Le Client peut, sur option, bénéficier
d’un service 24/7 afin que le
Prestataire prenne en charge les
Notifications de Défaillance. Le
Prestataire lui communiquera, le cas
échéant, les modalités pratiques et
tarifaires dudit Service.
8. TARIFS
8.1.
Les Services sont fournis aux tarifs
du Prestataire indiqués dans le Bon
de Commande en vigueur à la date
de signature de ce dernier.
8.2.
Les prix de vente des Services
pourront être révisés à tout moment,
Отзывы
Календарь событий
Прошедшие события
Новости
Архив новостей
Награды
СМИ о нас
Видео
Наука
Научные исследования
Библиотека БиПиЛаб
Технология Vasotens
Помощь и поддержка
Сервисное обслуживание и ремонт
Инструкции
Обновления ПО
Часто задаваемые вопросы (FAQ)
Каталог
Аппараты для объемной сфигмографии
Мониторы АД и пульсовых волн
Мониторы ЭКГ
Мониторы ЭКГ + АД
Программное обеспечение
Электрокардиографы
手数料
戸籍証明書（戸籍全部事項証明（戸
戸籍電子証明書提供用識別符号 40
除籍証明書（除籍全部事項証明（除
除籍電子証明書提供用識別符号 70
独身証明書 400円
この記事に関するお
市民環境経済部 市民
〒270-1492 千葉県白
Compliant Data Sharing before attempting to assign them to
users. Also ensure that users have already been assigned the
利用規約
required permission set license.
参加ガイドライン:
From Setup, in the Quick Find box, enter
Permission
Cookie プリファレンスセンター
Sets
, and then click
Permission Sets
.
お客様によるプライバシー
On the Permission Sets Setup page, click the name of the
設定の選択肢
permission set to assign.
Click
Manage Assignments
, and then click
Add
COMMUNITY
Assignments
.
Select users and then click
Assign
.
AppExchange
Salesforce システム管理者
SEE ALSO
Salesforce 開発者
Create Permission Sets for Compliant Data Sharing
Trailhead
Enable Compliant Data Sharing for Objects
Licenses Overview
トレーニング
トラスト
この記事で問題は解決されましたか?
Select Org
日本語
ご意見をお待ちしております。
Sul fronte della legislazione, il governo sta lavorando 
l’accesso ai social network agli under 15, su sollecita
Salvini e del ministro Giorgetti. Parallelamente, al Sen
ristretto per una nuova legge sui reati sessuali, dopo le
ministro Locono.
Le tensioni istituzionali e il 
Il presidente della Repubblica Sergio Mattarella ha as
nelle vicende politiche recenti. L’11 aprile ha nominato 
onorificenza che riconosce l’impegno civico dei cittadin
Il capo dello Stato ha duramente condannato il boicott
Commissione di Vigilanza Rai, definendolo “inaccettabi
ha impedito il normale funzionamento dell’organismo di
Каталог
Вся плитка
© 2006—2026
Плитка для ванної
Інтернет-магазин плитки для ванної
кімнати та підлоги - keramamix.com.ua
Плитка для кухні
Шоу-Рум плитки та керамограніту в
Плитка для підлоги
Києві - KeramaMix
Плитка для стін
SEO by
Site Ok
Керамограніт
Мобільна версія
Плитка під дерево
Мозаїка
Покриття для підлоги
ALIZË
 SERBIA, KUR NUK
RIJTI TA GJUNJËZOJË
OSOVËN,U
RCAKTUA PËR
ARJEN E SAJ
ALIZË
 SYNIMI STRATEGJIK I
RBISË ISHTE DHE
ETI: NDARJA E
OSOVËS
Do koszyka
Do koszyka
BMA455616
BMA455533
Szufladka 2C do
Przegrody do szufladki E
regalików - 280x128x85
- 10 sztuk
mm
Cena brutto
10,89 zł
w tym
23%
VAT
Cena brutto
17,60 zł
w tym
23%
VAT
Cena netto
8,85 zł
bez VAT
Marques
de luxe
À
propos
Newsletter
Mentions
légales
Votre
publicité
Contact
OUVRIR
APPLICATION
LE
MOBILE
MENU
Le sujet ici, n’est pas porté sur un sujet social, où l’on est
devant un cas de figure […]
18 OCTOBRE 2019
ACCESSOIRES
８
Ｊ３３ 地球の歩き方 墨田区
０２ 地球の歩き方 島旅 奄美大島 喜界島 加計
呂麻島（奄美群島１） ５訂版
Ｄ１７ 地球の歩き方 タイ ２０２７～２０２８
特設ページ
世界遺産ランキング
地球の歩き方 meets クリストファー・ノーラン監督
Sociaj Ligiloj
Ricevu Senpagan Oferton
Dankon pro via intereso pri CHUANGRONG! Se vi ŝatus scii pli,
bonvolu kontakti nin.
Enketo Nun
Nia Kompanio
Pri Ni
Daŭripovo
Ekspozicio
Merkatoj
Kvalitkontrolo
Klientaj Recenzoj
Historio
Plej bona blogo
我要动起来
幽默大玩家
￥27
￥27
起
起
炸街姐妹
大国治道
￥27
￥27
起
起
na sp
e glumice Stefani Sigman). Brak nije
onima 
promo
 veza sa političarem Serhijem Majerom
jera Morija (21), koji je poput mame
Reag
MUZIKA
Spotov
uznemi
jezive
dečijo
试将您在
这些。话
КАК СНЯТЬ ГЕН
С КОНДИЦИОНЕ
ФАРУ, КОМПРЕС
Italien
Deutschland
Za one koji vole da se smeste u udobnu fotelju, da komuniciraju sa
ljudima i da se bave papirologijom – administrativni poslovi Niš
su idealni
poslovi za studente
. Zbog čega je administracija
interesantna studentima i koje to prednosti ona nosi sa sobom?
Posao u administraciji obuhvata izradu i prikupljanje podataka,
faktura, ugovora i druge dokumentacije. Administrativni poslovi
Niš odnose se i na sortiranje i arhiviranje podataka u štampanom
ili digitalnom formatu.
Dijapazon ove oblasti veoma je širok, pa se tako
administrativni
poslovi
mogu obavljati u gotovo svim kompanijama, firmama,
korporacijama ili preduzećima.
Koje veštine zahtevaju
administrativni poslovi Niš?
***
▶ What you need to do
Among the records above, find the lines where the word "Select" appears and copy them.

▶ Response box
Select users and then click
Select Org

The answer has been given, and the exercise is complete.